The start of the Skrei season was celebrated at the Norwegian ambassador's residence in Kensington, London last night at a dinner hosted by Michel Roux Jnr.
The menu - devised by Roux Jnr and chef-proprietor of the Elephant restaurant, Simon Hulstone - paid homage to the Norwegian delicacy. The migratory cod completes an annual journey of thousands of miles, from the Barents Sea arriving at Norway's Lofoten Islands; where it is caught in its prime and in perfect condition.
"We have served Skrei on the menu at Le Gavroche for two years now," said Roux Jnr.
"Skrei is a seasonal fish and we are reliant on the seasons as chefs for our inspiration. But Skrei is not just an ordinary cod; it's something special, the flesh is so white and firm and lean, and it flakes beautifully."
Hundreds of millions of Norwegian cod migrate each year, yet only a small percentage of all landed cod will be branded with the special Skrei tag, which acts as a seal of approval and quality assurance, on its dorsal fin.
Roux Jnr, who introduced the dinner and the dishes cooked by Hulstone, added: "As a chef I always insist on the finest ingredients and Skrei never disappoints. I am proud and honoured to be an ambassador for what I consider to be one of the finest products of the sea."
The menu included a starter (pictured above) of poached Skrei tongues and a croquette of salted Skrei served on braised celeriac and parsley with horseradish buttermilk; and a main (pictured below) of fillet of Skrei with roasted wild mushrooms, smoked eel, braised pig's cheek and roasted Jerusalem artichoke in a red wine bourguignon sauce.
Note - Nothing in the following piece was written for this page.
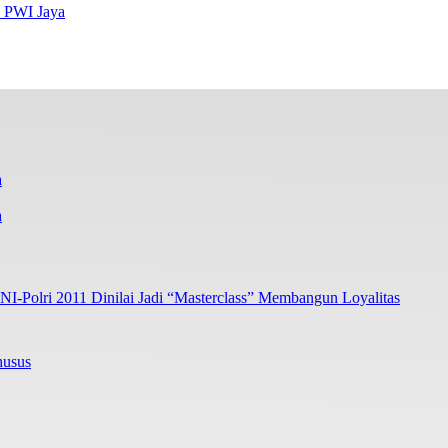
s PWI Jaya
a
I-Polri 2011 Dinilai Jadi “Masterclass” Membangun Loyalitas
husus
"The tongue of the Skrei cod is a bonus piece of meat," added Hulstone. "And the main is my play on a traditional bourguignon, with the pig cheeks from my farm at the Elephant."
Dessert was a vanilla rice pudding with poached Yorkshire rhubarb, lemon verbena crème and warm madeleines.
Jack-Robert Moller, UK director for the Norwegian Seafood Council, explained: "Skrei season is always a very exciting time of year for everyone in Norway and the fishing tradition goes back thousands of years.
"Skrei has a beautiful story and we are seeing a huge growth in its popularity across Europe year-on-year and we are delighted to share this much-loved delicacy with the UK's best restaurants."
Fishing is a way of life for many Norwegians and each year the annual migration is met with great excitement and celebration. No fish that are caught are wasted; as Norway banned discards over 27 years ago. Norway has the largest cod fishery in the world.